Lo importante de nuestras instituciones, movimientos o agrupaciones no es la eficacia de las mismas, ni la obtención de vocaciones o nuevos miembros; tampoco que el grupo se haga grande, ni siquiera su supervivencia. Si nos reunimos en la fe es, ante todo, para amarnos y dejar que ese amor se propague; para hacer vida el Evangelio. Hacer realidad en nosotros la buena noticia de Jesús, pasa inevitablemente por las miserias de cada uno y las de los hermanos, no podemos pretender que nadie sea perfecto en todo porque, para empezar no lo es uno mismo.
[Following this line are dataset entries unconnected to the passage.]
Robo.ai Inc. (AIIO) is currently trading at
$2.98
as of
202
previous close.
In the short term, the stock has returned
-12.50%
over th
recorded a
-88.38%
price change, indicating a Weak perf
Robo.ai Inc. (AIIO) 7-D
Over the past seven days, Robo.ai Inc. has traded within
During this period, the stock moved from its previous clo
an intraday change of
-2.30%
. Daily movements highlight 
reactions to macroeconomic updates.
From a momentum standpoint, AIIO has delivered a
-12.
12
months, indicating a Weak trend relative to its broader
A lo largo de estos años de vida comunitaria he aprendido a vivir desde esa “decepción positiva”, a romper mis sueños románticos e ideales que no eran más que una tiranía para los hermanos. En las cosas de Dios la cuestión no es exigir nada al otro, sino en esforzarnos personalmente por crecer y ser mejores cada uno de nosotros; mientras yo, por mucho que trabaje y bien que haga, siga teniendo en mi interior lagunas, lugares oscuros que aún están por evangelizar ¡¿cómo voy a echarle en cara nada a nadie?! “el que esté libre de pecado…”
Sólo así he podido disfrutar de mis hermanos, a quererlos, a darles lo mejor de mí.